The equalizers

Nick James on the ongoing search for more women in films, and in film.

Updated:
The equalizers

from our November 2014 issue

Recently a woman curator/programmer I respect accused a film that I had just raved about of misogyny. Instead of defending the film, my immediate response was, why pick on this one? Aren’t the majority of films pitched somewhere on the misogynist scale? Which, of course, doesn’t get any film off the hook. So my theme this month is women in film and women in films, a theme too large for the names of my colleague and the film she complained about to be more than a distraction.

We all know that the circumstances that created and sustain Hollywood made – and make – it a playground for misogynists. Many Hollywood ‘players’ seem to conform to what we might call the Don Simpson model in their attitudes towards women, seeing them principally as playthings. I’ve long believed that it’s not merely the fact that Hollywood narratives are designed to play to the fantasies of inexperienced teenage boys around the world that leads to so many prostitute characters appearing in movies. In Hollywood, it seems, happy hookers still abound, if only in the imaginations of ageing straight men. But this is not just about major studio cinema – the international films I see at festivals are usually just as stereotypically narrow in their portrayal of women, whether or not they take their lead from the dominant market leader.

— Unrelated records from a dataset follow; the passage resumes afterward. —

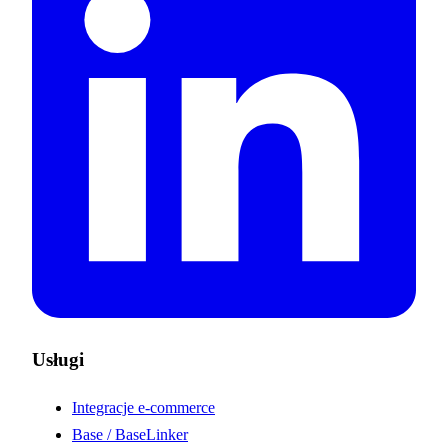
Usługi
Integracje e-commerce
Base / BaseLinker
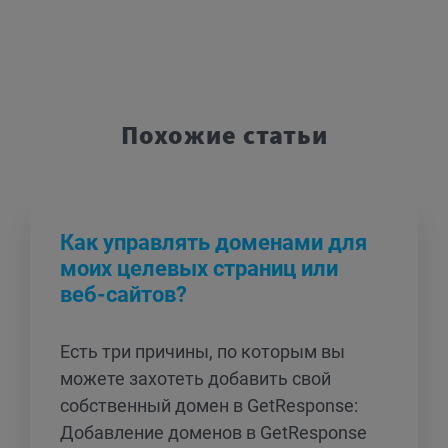
Похожие статьи
Как управлять доменами для
моих целевых страниц или
веб-сайтов?
Есть три причины, по которым вы
можете захотеть добавить свой
собственный домен в GetResponse:
Добавление доменов в GetResponse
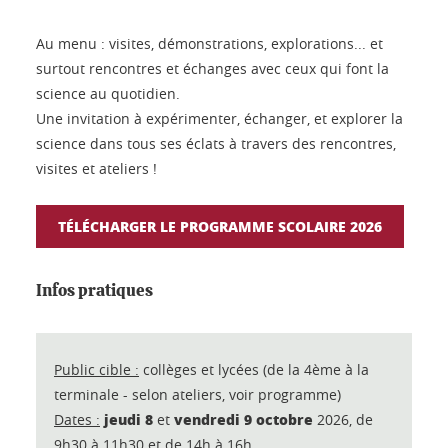
Au menu : visites, démonstrations, explorations... et
surtout rencontres et échanges avec ceux qui font la
science au quotidien.
Une invitation à expérimenter, échanger, et explorer la
science dans tous ses éclats à travers des rencontres,
visites et ateliers !
TÉLÉCHARGER LE PROGRAMME SCOLAIRE 2026
Infos pratiques
Public cible :
collèges et lycées (de la 4ème à la
terminale - selon ateliers, voir programme)
jeudi 8
vendredi 9 octobre
Dates :
et
2026, de
9h30 à 11h30 et de 14h à 16h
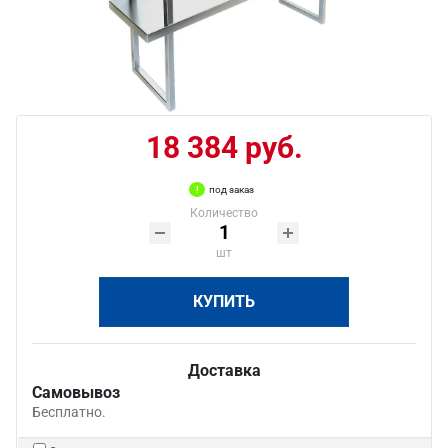
18 384 руб.
под заказ
Количество
шт
КУПИТЬ
Доставка
Самовывоз
Бесплатно.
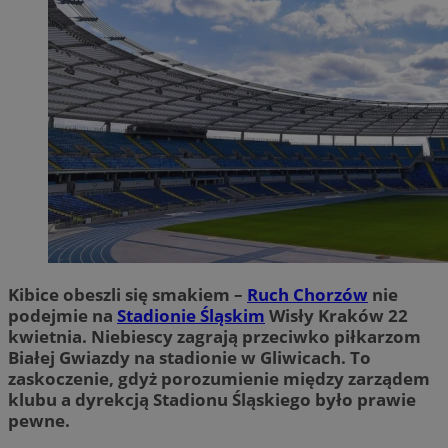
Kibice obeszli się smakiem –
Ruch Chorzów
nie
podejmie na
Stadionie Śląskim
Wisły Kraków 22
kwietnia. Niebiescy zagrają przeciwko piłkarzom
Białej Gwiazdy na stadionie w Gliwicach. To
zaskoczenie, gdyż porozumienie między zarządem
klubu a dyrekcją Stadionu Śląskiego było prawie
pewne.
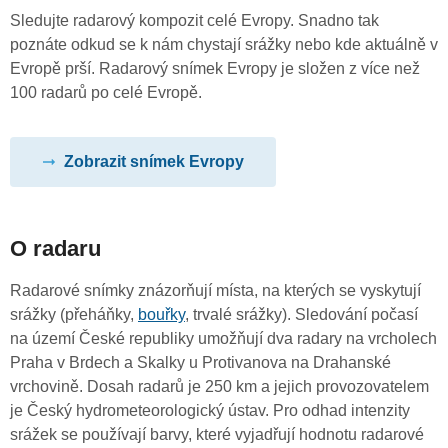
Sledujte radarový kompozit celé Evropy. Snadno tak
poznáte odkud se k nám chystají srážky nebo kde aktuálně v
Evropě prší. Radarový snímek Evropy je složen z více než
100 radarů po celé Evropě.
Zobrazit snímek Evropy
O radaru
Radarové snímky znázorňují místa, na kterých se vyskytují
srážky (přeháňky,
bouřky
, trvalé srážky). Sledování počasí
na území České republiky umožňují dva radary na vrcholech
Praha v Brdech a Skalky u Protivanova na Drahanské
vrchovině. Dosah radarů je 250 km a jejich provozovatelem
je Český hydrometeorologický ústav. Pro odhad intenzity
srážek se používají barvy, které vyjadřují hodnotu radarové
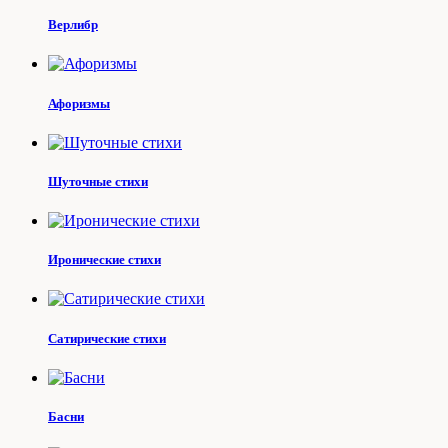
Верлибр
Афоризмы
Шуточные стихи
Иронические стихи
Сатирические стихи
Басни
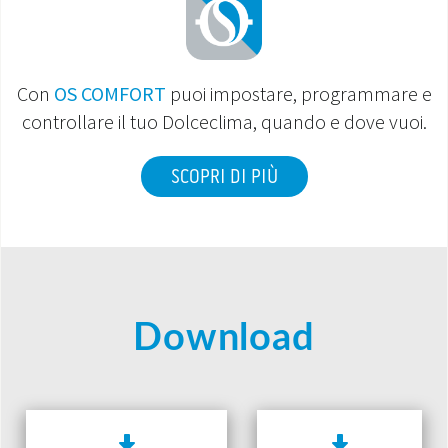
Con
OS COMFORT
puoi impostare, programmare e
controllare il tuo Dolceclima, quando e dove vuoi.
SCOPRI DI PIÙ
Download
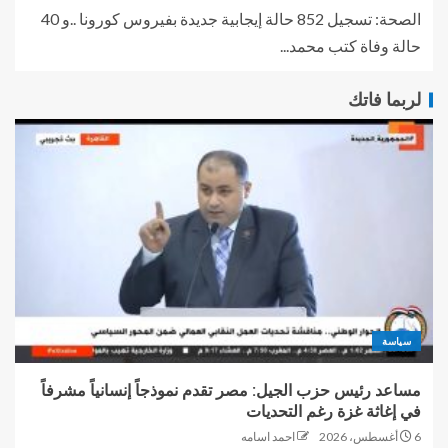
الصحة: تسجيل 852 حالة إيجابية جديدة بفيروس كورونا ..و 40
حالة وفاة كتب محمد...
لربما فاتك
سياسة
مساعد رئيس حزب الجيل: مصر تقدم نموذجاً إنسانياً مشرفاً
في إغاثة غزة رغم التحديات
6 أغسطس، 2026
احمد اسامه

It’s not just about the constant sexualisation of women in films. I’ve done no survey but it is my impression that the majority of narratives about the family end up blaming the mother for whatever disaster has transpired. In recent years we have seen the welcome rise of the solo female protagonist (for instance, The Hunger Games, Frances Ha, Under the Skin, Ida, Lucy and Two Days, One Night), especially on TV, but the complaint is made that they’re often required to “behave like men” – the opposite stereotype. All this is screamingly obvious, you might say, but it doesn’t make it any less pernicious.

Now we have a study from the Annenberg School for Communication and Journalism at the University of Southern California to underline that ‘obvious’. There is “deep-seated discrimination and pervasive stereotyping of women and girls in the international film industry”. Geena Davis, the actor and head of the Institute of Gender in Media, revealed that fewer than one-third of all speaking parts were female. Women make up only 22.5 per cent of the fiction movie workforce (and if you subtracted women producers, the one sector in which the number of women and men are more balanced, I reckon that proportion would be halved). Women are also more likely to be depicted in a hypersexualised manner than men, according to the report. Sociology and psychology sit on the side and nod.

What brought this assessment to the public attention and focus it needed was the speech by Emma Watson to the UN and her HeForShe campaign, “a solidarity movement for gender equality” and an invitation to men to speak out in support of women. Given the catastrophic levels of misogyny exposed by social media, this was a smart and heartfelt counter move. One might wonder how culpable movies have been in helping to create that nasty troll hinterland. It doesn’t bear thinking about, but think we must. Film theory teaches us that the male gaze is so deep-rooted in cinema as to be structural. The obvious answer to such a hard-wired problem is to bring more women into filmmaking and – lest we forget – film commentary, and to shout about them when we’ve got them.

Therefore, to move from the general to the particular, I will agree with anyone who thinks that there are not enough women writing for Sight & Sound. Though we have increased the proportion of female writers in recent years, there’s still a lot more to do. We’re working on it. We’ll be more than happy to get vastly more introductions to and article pitches from good female writers in future. That’s our modest invitation.